The mass of a spherical ball varies as the cube of the radius and inversely as the surface area . when the radius is 14, area =821 , the mass is 59.4
Find
(A) the equation connecting the relationship
(B) mass when Area = 1018 , radius = 9cm
Let's start by defining the variables:
m = mass
r = radius
A = surface area
Since the mass varies as the cube of the radius, we can write the equation as: m = kr^3. (Equation 1)
Since the mass varies inversely as the surface area, we can write the equation as: m = k/A. (Equation 2)
Given that when the radius is 14, the area is 821 and the mass is 59.4, we can substitute these values into the equations to find the value of k.
From Equation 1:
59.4 = k * 14^3
59.4 = k * 2744
k = 59.4/2744
k ≈ 0.02165414
From Equation 2:
59.4 = 0.02165414/A
Now, let's find the equation connecting the relationship between mass (m), radius (r), and surface area (A).

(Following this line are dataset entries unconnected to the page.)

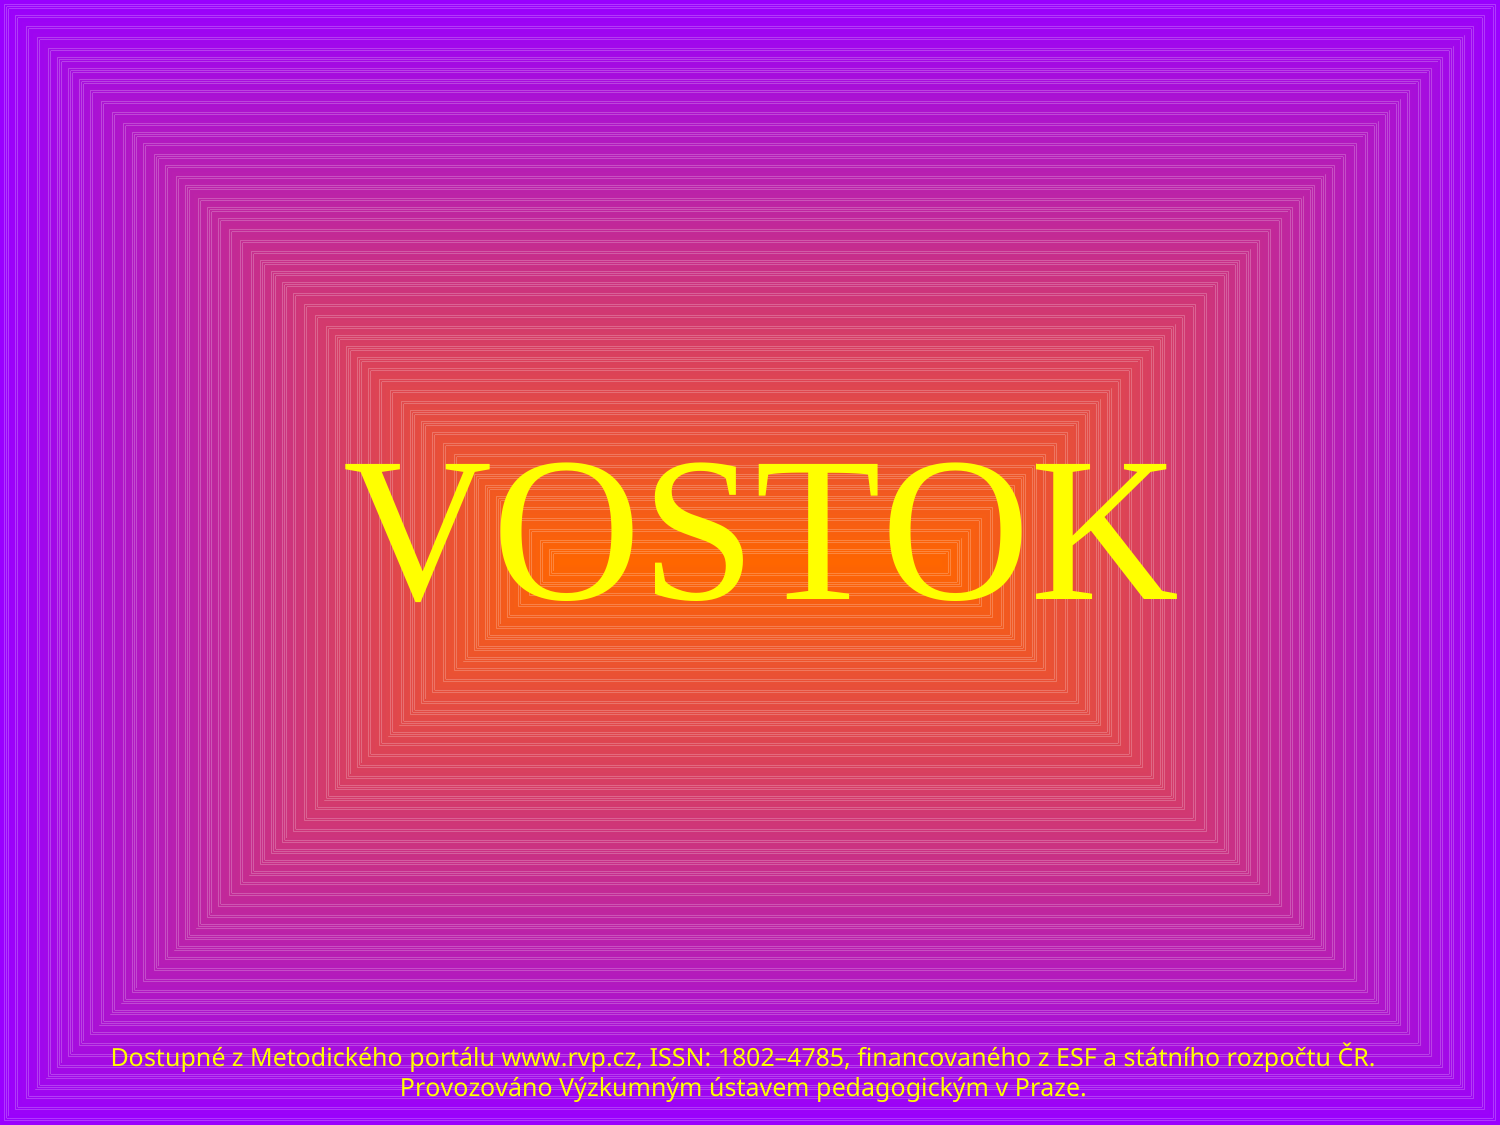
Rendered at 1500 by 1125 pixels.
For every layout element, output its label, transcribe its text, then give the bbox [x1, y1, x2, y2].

text_box Dostupné z Metodického portálu www.rvp.cz, ISSN: 1802–4785, financovaného z ESF a státního rozpočtu ČR. Provozováno Výzkumným ústavem pedagogickým v Praze. [35, 1041, 1454, 1102]
text_box VOSTOK [100, 385, 1424, 649]
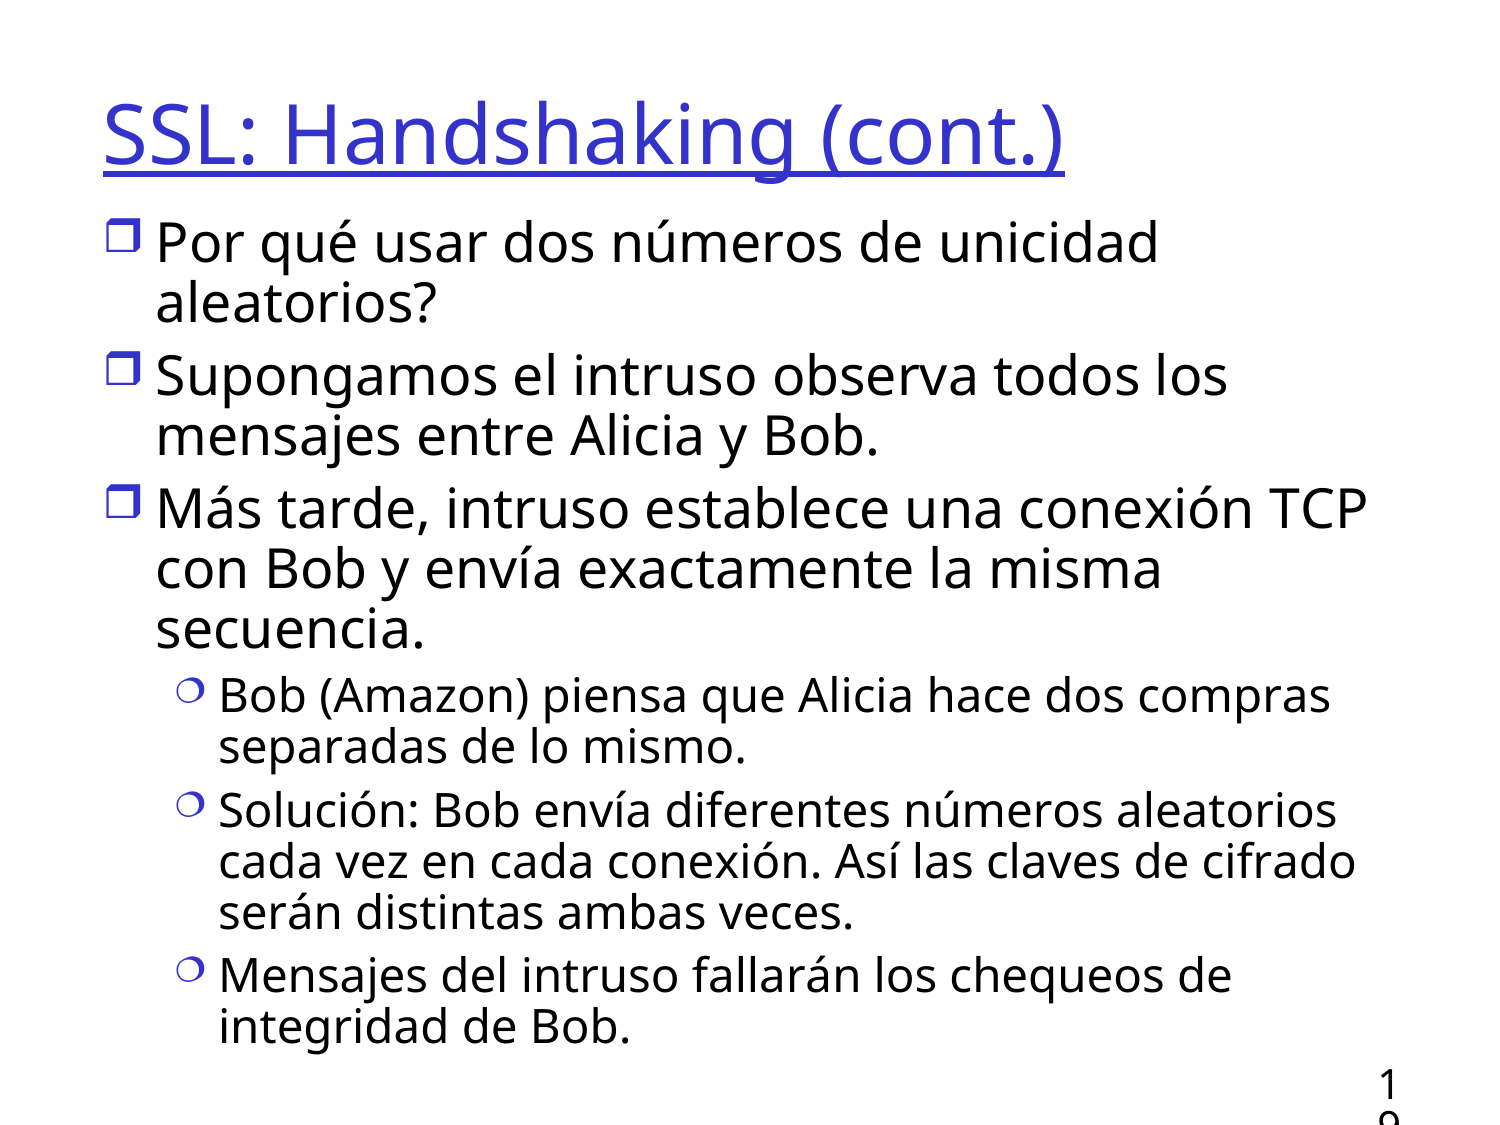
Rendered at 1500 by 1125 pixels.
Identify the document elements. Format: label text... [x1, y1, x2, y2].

title SSL: Handshaking (cont.) [87, 37, 1363, 207]
list Por qué usar dos números de unicidad aleatorios? Supongamos el intruso observa todos los mensajes entre Alicia y Bob. Más tarde, intruso establece una conexión TCP con Bob y envía exactamente la misma secuencia. Bob (Amazon) piensa que Alicia hace dos compras separadas de lo mismo. Solución: Bob envía diferentes números aleatorios cada vez en cada conexión. Así las claves de cifrado serán distintas ambas veces. Mensajes del intruso fallarán los chequeos de integridad de Bob. [87, 207, 1421, 1071]
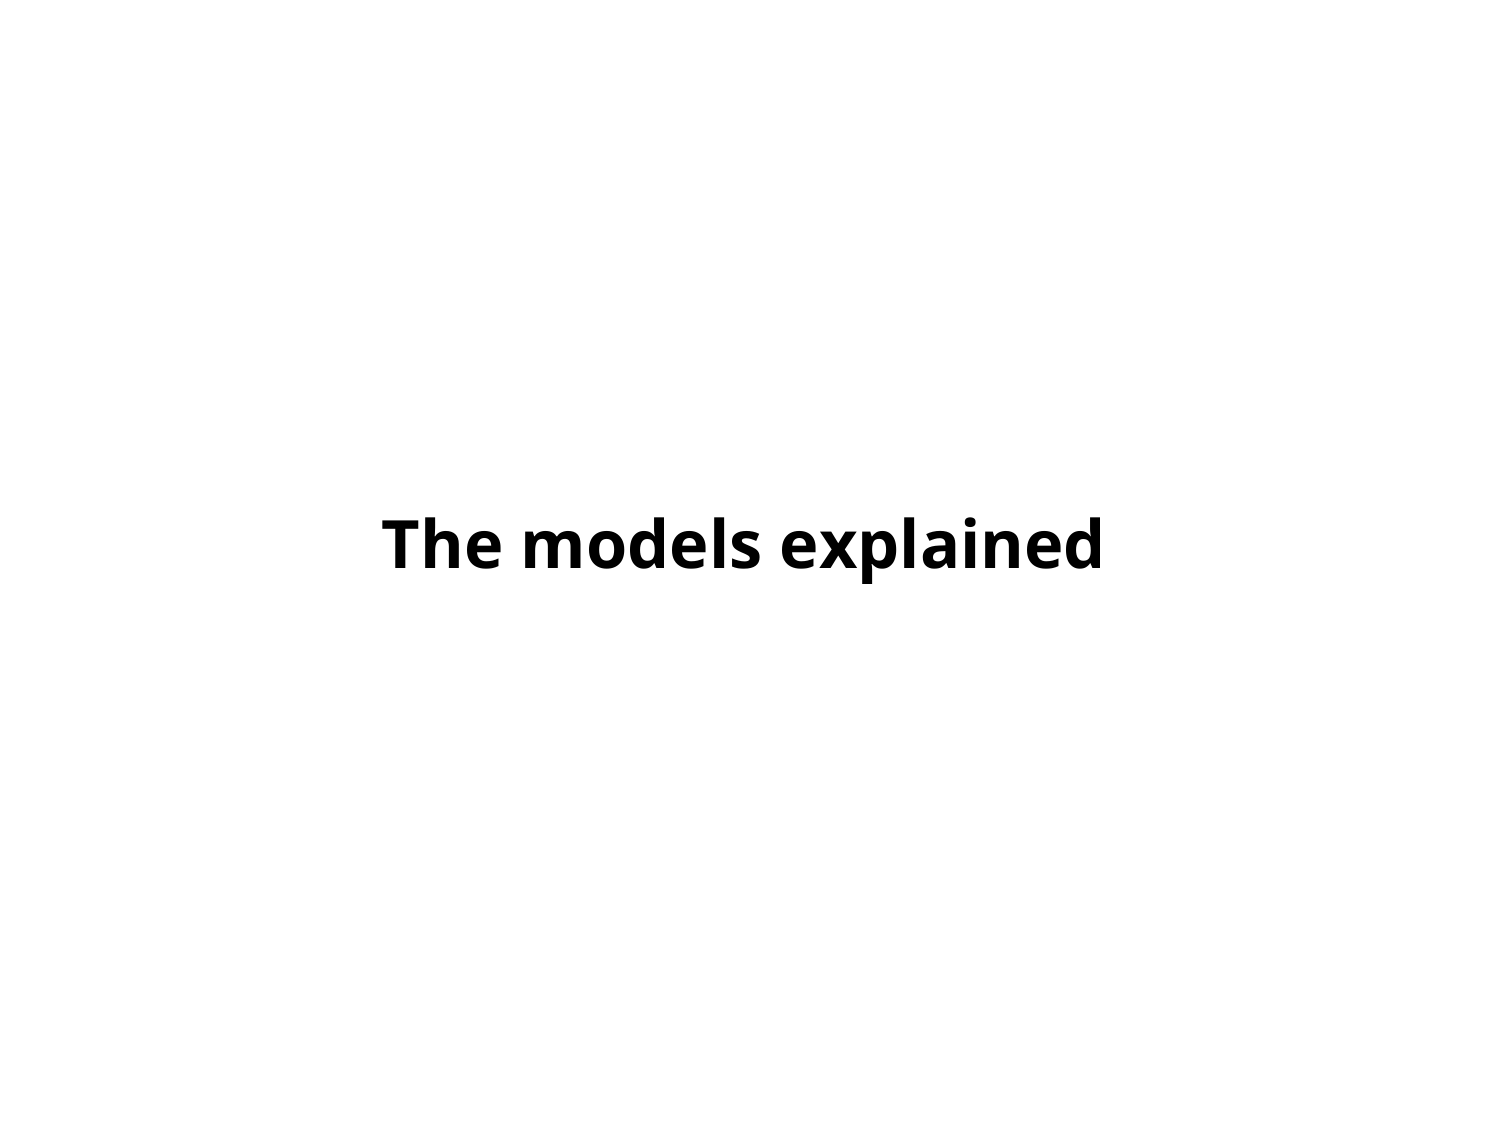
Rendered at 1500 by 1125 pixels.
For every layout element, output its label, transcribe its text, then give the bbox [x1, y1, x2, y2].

text_box The models explained [69, 494, 1420, 615]
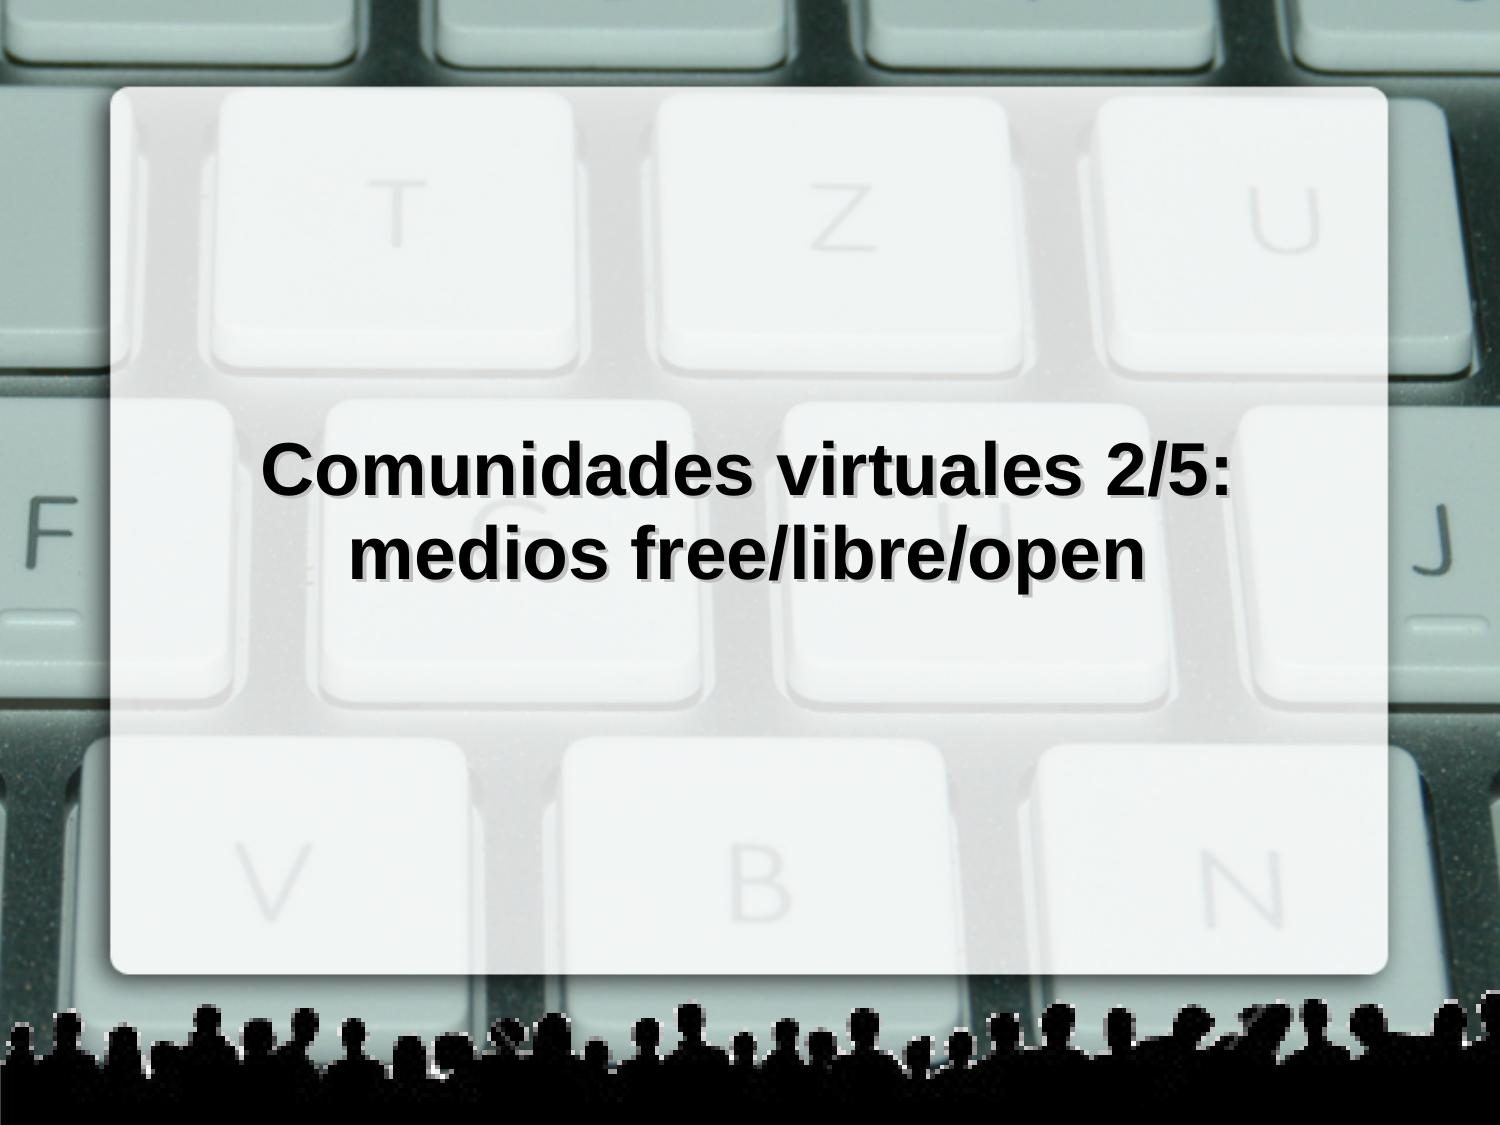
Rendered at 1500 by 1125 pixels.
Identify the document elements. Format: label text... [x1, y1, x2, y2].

title Comunidades virtuales 2/5: medios free/libre/open [73, 411, 1423, 611]
picture [0, 0, 1500, 1125]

From Equation 1, we know that m = kr^3. We can solve this equation for r^3:
r^3 = m/k. (Equation 3)
From Equation 2, we know that m = k/A. We can solve this equation for A:
A = k/m. (Equation 4)
Since we need an equation connecting mass, radius, and surface area, we can substitute Equation 4 into Equation 3:
r^3 = (k/m) * m
r^3 = k
Therefore, the equation connecting the relationship is r^3 = k.
Now, let's calculate the mass when the area is 1018 and the radius is 9cm.
From Equation 4:
A = k/m
1018 = 0.02165414/m
Now let's solve for m:
m = 0.02165414/1018
m ≈ 0.0000213 kg
So, the mass when the area is 1018 and the radius is 9cm is approximately 0.0000213 kg.